No discussion of Tajomaru can completely escape the comparison to Rashomon, not once it introduces the character of Tajomaru, the famous and feared bandit. While the piquing of audience interest may have more to do with the basic fascination factor of its ties to Rashomon, the reveal of the titular character does shore up what had previously been a scattered, wayward narrative. Disappointingly, the initial fight scene between Tajomaru and Naomitsu is clumsily staged, with a distractingly modern, electronic-sounding score in place of the expected traditional orchestral soundtrack – a rather bewildering and inexplicable anachronism. The swords are sharp, but the action is blunt – a problem that persists throughout the rest of the film.
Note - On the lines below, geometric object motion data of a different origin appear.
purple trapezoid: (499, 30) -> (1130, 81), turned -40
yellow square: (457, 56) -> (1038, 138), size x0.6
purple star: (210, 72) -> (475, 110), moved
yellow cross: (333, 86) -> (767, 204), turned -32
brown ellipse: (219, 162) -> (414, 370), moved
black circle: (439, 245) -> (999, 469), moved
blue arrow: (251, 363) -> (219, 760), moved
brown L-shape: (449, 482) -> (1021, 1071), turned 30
Tajomaru is easy on the eye, even if its sets and production design aren’t quite as grand as one might have expected from a historical epic (indicative, presumably, of a limited budget); and the actors work hard to bring life to a script that offers little in the way of character emotion beyond varying levels of intensity, jealousy and anger. It’s clear the filmmakers intend to create a passionate epic, but with the story making a point of stopping by so many familiar and traditional signposts, audience engagement is limited. Even an intriguing subplot involving the sexual abuse of Sakuramaru at the hands of the Shogun, within the confines of otherwise clichéd storytelling, is nothing more than a way for the filmmakers to ensure that audience sympathy was directed where they intended. It aims for so much – grand, epic, passionate and powerful – but in the end falls sadly short. Ultimately, Tajomaru never seems quite sure of its own identity, and is more a mixed bag of curious intentions than any sort of cohesive whole.
Hardly a Japanese Rosencrantz and Guildenstern. An interesting proposition for cinema lovers, but an ultimately unnecessary appendix to the Rashomon legacy. Lacking its own identity, and fighting for shelf-space with superior movies in the same genre, it is difficult to see to whom, exactly, Tajomaru will appeal.